We as a technical community and we as a society need to start using the same stances and strategies that governments and agencies like the NTSB use to prevent accidents. When planes crashed in the wooly pioneering days of aviation, people probably stood around sadly tsk-tsking someone's failure to recognize a stall. Today, the NTSB conducts root cause analyses and the industry takes concrete steps to prevent future mishaps. (Like equipment that detects stall and warns the pilot.)

In this case, why don't we simply have classes of devices that are expected to implement crypto for end-users, and require them to be built with generous entropy pools? (To head-off the expected smart-asses: Each one gets their own unique one, of course.)

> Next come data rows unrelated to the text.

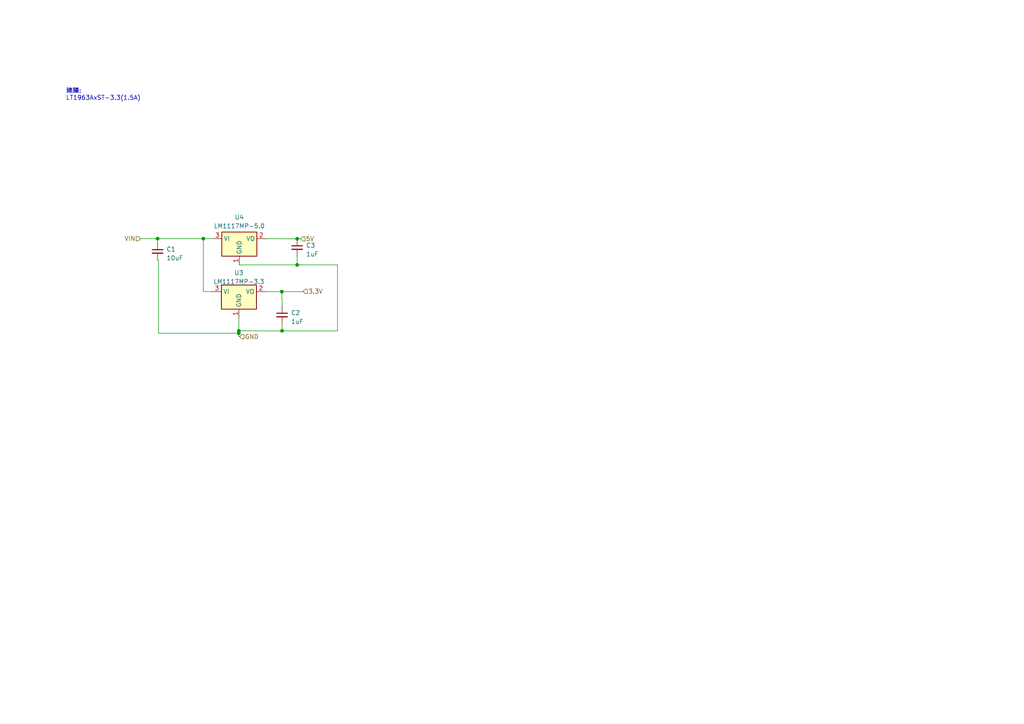
<source format=kicad_sch>
(kicad_sch
	(version 20231120)
	(generator "eeschema")
	(generator_version "8.0")
	(uuid "0a41d7af-e441-4f9d-bcf3-5f363e8cbc8f")
	(paper "A4")
	(title_block
		(title "Ble Midi")
	)
	
	(junction
		(at 58.9788 69.215)
		(diameter 0)
		(color 0 0 0 0)
		(uuid "3f05b72f-7f23-4422-8bc1-d59161069e70")
	)
	(junction
		(at 81.8134 95.9612)
		(diameter 0)
		(color 0 0 0 0)
		(uuid "53c092be-c9ab-40c3-90fe-20d050e41200")
	)
	(junction
		(at 81.7372 84.582)
		(diameter 0)
		(color 0 0 0 0)
		(uuid "780a2c0b-79d5-44e0-8a6c-b5f41081217c")
	)
	(junction
		(at 86.1822 76.835)
		(diameter 0)
		(color 0 0 0 0)
		(uuid "8330e95d-5792-4413-a66d-6448fa33f91d")
	)
	(junction
		(at 69.2658 96.647)
		(diameter 0)
		(color 0 0 0 0)
		(uuid "ad8adb3b-bb73-4b41-84b4-e44170cd766b")
	)
	(junction
		(at 69.2658 95.9612)
		(diameter 0)
		(color 0 0 0 0)
		(uuid "c74a9d7d-09da-432b-a2a2-42a4f2bc93f2")
	)
	(junction
		(at 86.1822 69.2658)
		(diameter 0)
		(color 0 0 0 0)
		(uuid "dcb9bb58-b736-49d3-8016-b35ad9deef2e")
	)
	(junction
		(at 45.6946 69.215)
		(diameter 0)
		(color 0 0 0 0)
		(uuid "efded0b9-58bc-43ec-b826-6f2ad7af51ce")
	)
	(wire
		(pts
			(xy 58.9788 69.215) (xy 58.9788 84.5566)
		)
		(stroke
			(width 0)
			(type default)
		)
		(uuid "009a124b-1a31-46b3-8534-b1cb7fff7af6")
	)
	(wire
		(pts
			(xy 97.8916 76.835) (xy 97.8916 95.9612)
		)
		(stroke
			(width 0)
			(type default)
		)
		(uuid "03571578-3351-4da1-8ad6-7afd66ec1082")
	)
	(wire
		(pts
			(xy 40.7416 69.215) (xy 45.6946 69.215)
		)
		(stroke
			(width 0)
			(type default)
		)
		(uuid "0ae42a5d-5caa-4dbc-9c95-7f70051149e6")
	)
	(wire
		(pts
			(xy 81.8134 88.8238) (xy 81.8134 88.7984)
		)
		(stroke
			(width 0)
			(type default)
		)
		(uuid "0c271cec-a0a8-4fed-b4f8-50cd2ae6bbd1")
	)
	(wire
		(pts
			(xy 81.8134 88.7984) (xy 81.8388 88.7984)
		)
		(stroke
			(width 0)
			(type default)
		)
		(uuid "12833a31-62de-4470-9329-ea8be68097b5")
	)
	(wire
		(pts
			(xy 81.8134 95.9612) (xy 97.8916 95.9612)
		)
		(stroke
			(width 0)
			(type default)
		)
		(uuid "171a3fb2-7e95-461e-9be4-649eea36ffc0")
	)
	(wire
		(pts
			(xy 86.1822 74.3458) (xy 86.1822 76.835)
		)
		(stroke
			(width 0)
			(type default)
		)
		(uuid "2c4ed0c4-2af4-401f-a2d3-0fdf03c4f63c")
	)
	(wire
		(pts
			(xy 69.5198 97.663) (xy 69.5198 97.5868)
		)
		(stroke
			(width 0)
			(type default)
		)
		(uuid "2d8b161b-e201-4ef0-944e-1979ce1ff25b")
	)
	(wire
		(pts
			(xy 86.1822 69.2658) (xy 87.1982 69.2658)
		)
		(stroke
			(width 0)
			(type default)
		)
		(uuid "33d171ab-b240-4bd9-9ed0-51a63a8baa3c")
	)
	(wire
		(pts
			(xy 81.7372 84.582) (xy 81.7372 86.6648)
		)
		(stroke
			(width 0)
			(type default)
		)
		(uuid "3fb4ea33-8765-4af1-a795-ef69d04e9fd9")
	)
	(wire
		(pts
			(xy 45.974 96.647) (xy 69.2658 96.647)
		)
		(stroke
			(width 0)
			(type default)
		)
		(uuid "41cef9db-2819-48f7-9e75-764bca032696")
	)
	(wire
		(pts
			(xy 81.8134 93.9038) (xy 81.8134 95.9612)
		)
		(stroke
			(width 0)
			(type default)
		)
		(uuid "49fef61c-ce50-42a0-805d-e821fa23a5a8")
	)
	(wire
		(pts
			(xy 87.9094 84.5058) (xy 87.884 84.5058)
		)
		(stroke
			(width 0)
			(type default)
		)
		(uuid "557ac94c-8a47-4eab-9010-9ab18026407a")
	)
	(wire
		(pts
			(xy 61.6458 84.582) (xy 61.6458 84.5566)
		)
		(stroke
			(width 0)
			(type default)
		)
		(uuid "557ae8e9-207a-4357-a0bb-1c33a617d604")
	)
	(wire
		(pts
			(xy 69.2658 96.647) (xy 69.2658 95.9612)
		)
		(stroke
			(width 0)
			(type default)
		)
		(uuid "582e7594-6009-48d2-b0bc-673947b1fb64")
	)
	(wire
		(pts
			(xy 61.6458 84.5566) (xy 58.9788 84.5566)
		)
		(stroke
			(width 0)
			(type default)
		)
		(uuid "58e2256e-b3c8-4adf-8271-d2f4a1d595bc")
	)
	(wire
		(pts
			(xy 69.2658 96.647) (xy 69.2658 97.5868)
		)
		(stroke
			(width 0)
			(type default)
		)
		(uuid "5933ac30-4605-4aa5-92ae-aa320c756d16")
	)
	(wire
		(pts
			(xy 87.884 84.582) (xy 81.7372 84.582)
		)
		(stroke
			(width 0)
			(type default)
		)
		(uuid "5eed90e2-0bf2-4fa6-b44e-9a5b7896cb21")
	)
	(wire
		(pts
			(xy 69.2658 95.9612) (xy 81.8134 95.9612)
		)
		(stroke
			(width 0)
			(type default)
		)
		(uuid "6adaf6bd-f1dc-42b2-a139-0e326d0b2a3f")
	)
	(wire
		(pts
			(xy 61.6458 84.582) (xy 61.6712 84.582)
		)
		(stroke
			(width 0)
			(type default)
		)
		(uuid "7509ab11-2f6d-48f6-bfaa-9807f3a0707f")
	)
	(wire
		(pts
			(xy 81.7372 86.6648) (xy 81.8388 86.6648)
		)
		(stroke
			(width 0)
			(type default)
		)
		(uuid "7cd1e88b-039a-4d94-917b-c2dccf7f46bb")
	)
	(wire
		(pts
			(xy 45.6946 69.215) (xy 58.9788 69.215)
		)
		(stroke
			(width 0)
			(type default)
		)
		(uuid "7f46fcdf-126b-41cb-9ef4-4110be3144bd")
	)
	(wire
		(pts
			(xy 45.6946 75.4634) (xy 45.974 75.4634)
		)
		(stroke
			(width 0)
			(type default)
		)
		(uuid "850290b4-e5de-4255-b882-3fda6b125af1")
	)
	(wire
		(pts
			(xy 77.089 69.2404) (xy 77.089 69.2912)
		)
		(stroke
			(width 0)
			(type default)
		)
		(uuid "88c3da6b-4250-408d-9cc9-593e10094b5f")
	)
	(wire
		(pts
			(xy 69.2658 92.202) (xy 69.2912 92.202)
		)
		(stroke
			(width 0)
			(type default)
		)
		(uuid "90985ce7-5905-4be5-b519-4eda4e694824")
	)
	(wire
		(pts
			(xy 77.089 69.2912) (xy 77.0382 69.2912)
		)
		(stroke
			(width 0)
			(type default)
		)
		(uuid "9412e823-e204-433c-b7e0-cf2b5f202b9c")
	)
	(wire
		(pts
			(xy 45.6946 70.3834) (xy 45.6946 69.215)
		)
		(stroke
			(width 0)
			(type default)
		)
		(uuid "983ac3d8-5a2e-4437-8f47-26b7fd01a551")
	)
	(wire
		(pts
			(xy 69.5198 97.5868) (xy 69.2658 97.5868)
		)
		(stroke
			(width 0)
			(type default)
		)
		(uuid "a390d134-e9d2-4399-90fa-f5a6c5fa0edf")
	)
	(wire
		(pts
			(xy 81.7372 84.582) (xy 76.9112 84.582)
		)
		(stroke
			(width 0)
			(type default)
		)
		(uuid "b22f0042-e605-4e68-81e7-e2fdd3fc93c1")
	)
	(wire
		(pts
			(xy 81.8388 88.7984) (xy 81.8388 86.6648)
		)
		(stroke
			(width 0)
			(type default)
		)
		(uuid "b2afa0c5-5a5d-4274-8ab4-1d6d32afa0b5")
	)
	(wire
		(pts
			(xy 86.1822 69.2658) (xy 77.089 69.2404)
		)
		(stroke
			(width 0)
			(type default)
		)
		(uuid "c39df271-0854-48eb-b06b-a2c61938a98d")
	)
	(wire
		(pts
			(xy 58.9788 69.215) (xy 61.7982 69.215)
		)
		(stroke
			(width 0)
			(type default)
		)
		(uuid "c47d3e2e-b6a3-45a2-a5c8-e8a14a83404c")
	)
	(wire
		(pts
			(xy 45.974 75.4634) (xy 45.974 96.647)
		)
		(stroke
			(width 0)
			(type default)
		)
		(uuid "c81ad511-a2f2-4001-80e1-8b5e0fa0fa95")
	)
	(wire
		(pts
			(xy 69.2658 95.9612) (xy 69.2658 92.202)
		)
		(stroke
			(width 0)
			(type default)
		)
		(uuid "d32e34c5-833a-436c-95f1-6a6957945a2b")
	)
	(wire
		(pts
			(xy 86.1822 76.835) (xy 97.8916 76.835)
		)
		(stroke
			(width 0)
			(type default)
		)
		(uuid "dc28a825-e1e8-4725-9a0d-0b36b9b36f8d")
	)
	(wire
		(pts
			(xy 77.0382 69.2912) (xy 77.0382 69.215)
		)
		(stroke
			(width 0)
			(type default)
		)
		(uuid "e43d950c-dc5c-40e9-b40d-3cfd6270ff8c")
	)
	(wire
		(pts
			(xy 69.4182 76.835) (xy 86.1822 76.835)
		)
		(stroke
			(width 0)
			(type default)
		)
		(uuid "e98a7899-7c0f-4328-b458-75e151db5547")
	)
	(wire
		(pts
			(xy 87.884 84.5058) (xy 87.884 84.582)
		)
		(stroke
			(width 0)
			(type default)
		)
		(uuid "ead22fb7-67f1-446d-80a3-70fdf2168b9e")
	)
	(text "建議:\nLT1963AxST-3.3(1.5A)\n"
		(exclude_from_sim no)
		(at 19.1262 29.2862 0)
		(effects
			(font
				(size 1.27 1.27)
			)
			(justify left bottom)
		)
		(uuid "becd6ae6-cc9b-47bc-b25b-2cee6a769012")
	)
	(hierarchical_label "GND"
		(shape input)
		(at 69.5198 97.663 0)
		(fields_autoplaced yes)
		(effects
			(font
				(size 1.27 1.27)
			)
			(justify left)
		)
		(uuid "8c397030-66f6-48de-acb2-c9e1c1b92427")
	)
	(hierarchical_label "5V"
		(shape input)
		(at 87.1982 69.2658 0)
		(fields_autoplaced yes)
		(effects
			(font
				(size 1.27 1.27)
			)
			(justify left)
		)
		(uuid "c5253af1-21b2-445d-a32e-be64d35ba1c7")
	)
	(hierarchical_label "VIN"
		(shape input)
		(at 40.7416 69.215 180)
		(fields_autoplaced yes)
		(effects
			(font
				(size 1.27 1.27)
			)
			(justify right)
		)
		(uuid "e47c7145-0781-460f-ae24-b4c64156def9")
	)
	(hierarchical_label "3.3V"
		(shape input)
		(at 87.9094 84.5058 0)
		(fields_autoplaced yes)
		(effects
			(font
				(size 1.27 1.27)
			)
			(justify left)
		)
		(uuid "e5850f92-0a61-4e1b-b147-22f9f5dd2257")
	)
	(symbol
		(lib_id "Device:C_Small")
		(at 81.8134 91.3638 0)
		(unit 1)
		(exclude_from_sim no)
		(in_bom yes)
		(on_board yes)
		(dnp no)
		(fields_autoplaced yes)
		(uuid "5de8ef35-5ca5-48e8-9e3e-aaac14ffc9d1")
		(property "Reference" "C2"
			(at 84.3788 90.7351 0)
			(effects
				(font
					(size 1.27 1.27)
				)
				(justify left)
			)
		)
		(property "Value" "1uF"
			(at 84.3788 93.2751 0)
			(effects
				(font
					(size 1.27 1.27)
				)
				(justify left)
			)
		)
		(property "Footprint" "Capacitor_SMD:C_0603_1608Metric"
			(at 81.8134 91.3638 0)
			(effects
				(font
					(size 1.27 1.27)
				)
				(hide yes)
			)
		)
		(property "Datasheet" "~"
			(at 81.8134 91.3638 0)
			(effects
				(font
					(size 1.27 1.27)
				)
				(hide yes)
			)
		)
		(property "Description" ""
			(at 81.8134 91.3638 0)
			(effects
				(font
					(size 1.27 1.27)
				)
				(hide yes)
			)
		)
		(pin "1"
			(uuid "d1c771cb-8a32-42b0-afae-3369b74fc78d")
		)
		(pin "2"
			(uuid "e14635f2-94b5-4a6b-a180-c7b7b2b134a6")
		)
		(instances
			(project "ble_midi_hardware"
				(path "/2430d23c-7a32-4c0f-92aa-bc816bceade1/4950ead4-ea05-4a78-b292-d3e703513e1c"
					(reference "C2")
					(unit 1)
				)
			)
		)
	)
	(symbol
		(lib_id "Device:C_Small")
		(at 86.1822 71.8058 0)
		(unit 1)
		(exclude_from_sim no)
		(in_bom yes)
		(on_board yes)
		(dnp no)
		(fields_autoplaced yes)
		(uuid "62cba1a3-f854-4291-be58-e8a3b7240a06")
		(property "Reference" "C3"
			(at 88.7476 71.1771 0)
			(effects
				(font
					(size 1.27 1.27)
				)
				(justify left)
			)
		)
		(property "Value" "1uF"
			(at 88.7476 73.7171 0)
			(effects
				(font
					(size 1.27 1.27)
				)
				(justify left)
			)
		)
		(property "Footprint" "Capacitor_SMD:C_0603_1608Metric"
			(at 86.1822 71.8058 0)
			(effects
				(font
					(size 1.27 1.27)
				)
				(hide yes)
			)
		)
		(property "Datasheet" "~"
			(at 86.1822 71.8058 0)
			(effects
				(font
					(size 1.27 1.27)
				)
				(hide yes)
			)
		)
		(property "Description" ""
			(at 86.1822 71.8058 0)
			(effects
				(font
					(size 1.27 1.27)
				)
				(hide yes)
			)
		)
		(pin "1"
			(uuid "788ab2ec-083d-4659-b1d1-cf6511eeb410")
		)
		(pin "2"
			(uuid "d6ec3272-d87c-4c51-8f66-c4e9bf9fa9b1")
		)
		(instances
			(project "ble_midi_hardware"
				(path "/2430d23c-7a32-4c0f-92aa-bc816bceade1/4950ead4-ea05-4a78-b292-d3e703513e1c"
					(reference "C3")
					(unit 1)
				)
			)
		)
	)
	(symbol
		(lib_id "Regulator_Linear:LM1117MP-5.0")
		(at 69.4182 69.215 0)
		(unit 1)
		(exclude_from_sim no)
		(in_bom yes)
		(on_board yes)
		(dnp no)
		(fields_autoplaced yes)
		(uuid "91709a48-f6c4-4106-a0d8-c100c10386ad")
		(property "Reference" "U4"
			(at 69.4182 63.0174 0)
			(effects
				(font
					(size 1.27 1.27)
				)
			)
		)
		(property "Value" "LM1117MP-5.0"
			(at 69.4182 65.5574 0)
			(effects
				(font
					(size 1.27 1.27)
				)
			)
		)
		(property "Footprint" "Package_TO_SOT_SMD:SOT-223-3_TabPin2"
			(at 69.4182 69.215 0)
			(effects
				(font
					(size 1.27 1.27)
				)
				(hide yes)
			)
		)
		(property "Datasheet" "http://www.ti.com/lit/ds/symlink/lm1117.pdf"
			(at 69.4182 69.215 0)
			(effects
				(font
					(size 1.27 1.27)
				)
				(hide yes)
			)
		)
		(property "Description" ""
			(at 69.4182 69.215 0)
			(effects
				(font
					(size 1.27 1.27)
				)
				(hide yes)
			)
		)
		(pin "1"
			(uuid "0c98157a-2bed-42ef-8157-54993e49a394")
		)
		(pin "2"
			(uuid "cb1164d4-6eae-48ac-b5a5-2915aa069b75")
		)
		(pin "3"
			(uuid "60606ea7-f474-44d6-9b33-605a373b7c86")
		)
		(instances
			(project "ble_midi_hardware"
				(path "/2430d23c-7a32-4c0f-92aa-bc816bceade1/4950ead4-ea05-4a78-b292-d3e703513e1c"
					(reference "U4")
					(unit 1)
				)
			)
		)
	)
	(symbol
		(lib_id "Device:C_Small")
		(at 45.6946 72.9234 0)
		(unit 1)
		(exclude_from_sim no)
		(in_bom yes)
		(on_board yes)
		(dnp no)
		(fields_autoplaced yes)
		(uuid "93656d48-e57d-4660-b9a4-dca61d3029c1")
		(property "Reference" "C1"
			(at 48.26 72.2947 0)
			(effects
				(font
					(size 1.27 1.27)
				)
				(justify left)
			)
		)
		(property "Value" "10uF"
			(at 48.26 74.8347 0)
			(effects
				(font
					(size 1.27 1.27)
				)
				(justify left)
			)
		)
		(property "Footprint" "Capacitor_SMD:C_0603_1608Metric"
			(at 45.6946 72.9234 0)
			(effects
				(font
					(size 1.27 1.27)
				)
				(hide yes)
			)
		)
		(property "Datasheet" "~"
			(at 45.6946 72.9234 0)
			(effects
				(font
					(size 1.27 1.27)
				)
				(hide yes)
			)
		)
		(property "Description" ""
			(at 45.6946 72.9234 0)
			(effects
				(font
					(size 1.27 1.27)
				)
				(hide yes)
			)
		)
		(pin "1"
			(uuid "af81d6cb-d16a-4ee7-8a1c-1b6a19fd94c0")
		)
		(pin "2"
			(uuid "91660385-f043-4f9e-b4aa-163d00eb80c0")
		)
		(instances
			(project "ble_midi_hardware"
				(path "/2430d23c-7a32-4c0f-92aa-bc816bceade1/4950ead4-ea05-4a78-b292-d3e703513e1c"
					(reference "C1")
					(unit 1)
				)
			)
		)
	)
	(symbol
		(lib_id "Regulator_Linear:LM1117MP-3.3")
		(at 69.2912 84.582 0)
		(unit 1)
		(exclude_from_sim no)
		(in_bom yes)
		(on_board yes)
		(dnp no)
		(fields_autoplaced yes)
		(uuid "ff088f39-924a-45fc-85c5-dbe038346298")
		(property "Reference" "U3"
			(at 69.2912 79.1464 0)
			(effects
				(font
					(size 1.27 1.27)
				)
			)
		)
		(property "Value" "LM1117MP-3.3"
			(at 69.2912 81.6864 0)
			(effects
				(font
					(size 1.27 1.27)
				)
			)
		)
		(property "Footprint" "Package_TO_SOT_SMD:SOT-223-3_TabPin2"
			(at 69.2912 84.582 0)
			(effects
				(font
					(size 1.27 1.27)
				)
				(hide yes)
			)
		)
		(property "Datasheet" "http://www.ti.com/lit/ds/symlink/lm1117.pdf"
			(at 69.2912 84.582 0)
			(effects
				(font
					(size 1.27 1.27)
				)
				(hide yes)
			)
		)
		(property "Description" ""
			(at 69.2912 84.582 0)
			(effects
				(font
					(size 1.27 1.27)
				)
				(hide yes)
			)
		)
		(pin "1"
			(uuid "49adf96a-e434-47ce-b713-55fa59987e4e")
		)
		(pin "2"
			(uuid "43026955-fdfb-4087-85fa-cafa0fe8bfe4")
		)
		(pin "3"
			(uuid "d6da8efd-d32c-4a78-b254-ec50f5c4a194")
		)
		(instances
			(project "ble_midi_hardware"
				(path "/2430d23c-7a32-4c0f-92aa-bc816bceade1/4950ead4-ea05-4a78-b292-d3e703513e1c"
					(reference "U3")
					(unit 1)
				)
			)
		)
	)
)
</source>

(EDIT: An analogy: What if you knew that pilots all had conflicting opinions on how to fly and maintain a plane, with constant acrimonious debates, and where some large swathe of all pilots simply were operating on misinformation? Would you fly? Would you expect lots more crashes? Now ask yourself what the situation is like with computer security, where knowledgeable people expect security to always be broken.)




> In this case, why don't we simply have classes of devices that are expected to implement crypto for end-users, and require them to be built with generous entropy pools?

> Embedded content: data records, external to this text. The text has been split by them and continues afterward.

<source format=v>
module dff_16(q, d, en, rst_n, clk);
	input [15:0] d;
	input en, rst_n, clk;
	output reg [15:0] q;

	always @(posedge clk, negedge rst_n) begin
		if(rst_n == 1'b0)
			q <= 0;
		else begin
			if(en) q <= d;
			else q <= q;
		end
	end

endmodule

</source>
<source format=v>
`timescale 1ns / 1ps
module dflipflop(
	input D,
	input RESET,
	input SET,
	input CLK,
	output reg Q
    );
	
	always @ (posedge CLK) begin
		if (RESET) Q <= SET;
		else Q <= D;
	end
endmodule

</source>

Intel added a generous entropy source to their processors. The result is that nobody trusts it as a single entropy source, and /dev/random blocks anyway. Also, we are learning that using it only as an added source may also be harmful, and maybe we should ignore it completely.

I don't think this'll have any simple solution, although the idea of a CSPRNG that may block only at boot is interesting.


There's no problem with combining non-entropic (or even malicious!) sources of entropy into an entropy pool. As long as some (and enough) of the input is unpredictable to an attacker, they can't predict any outputs of the system.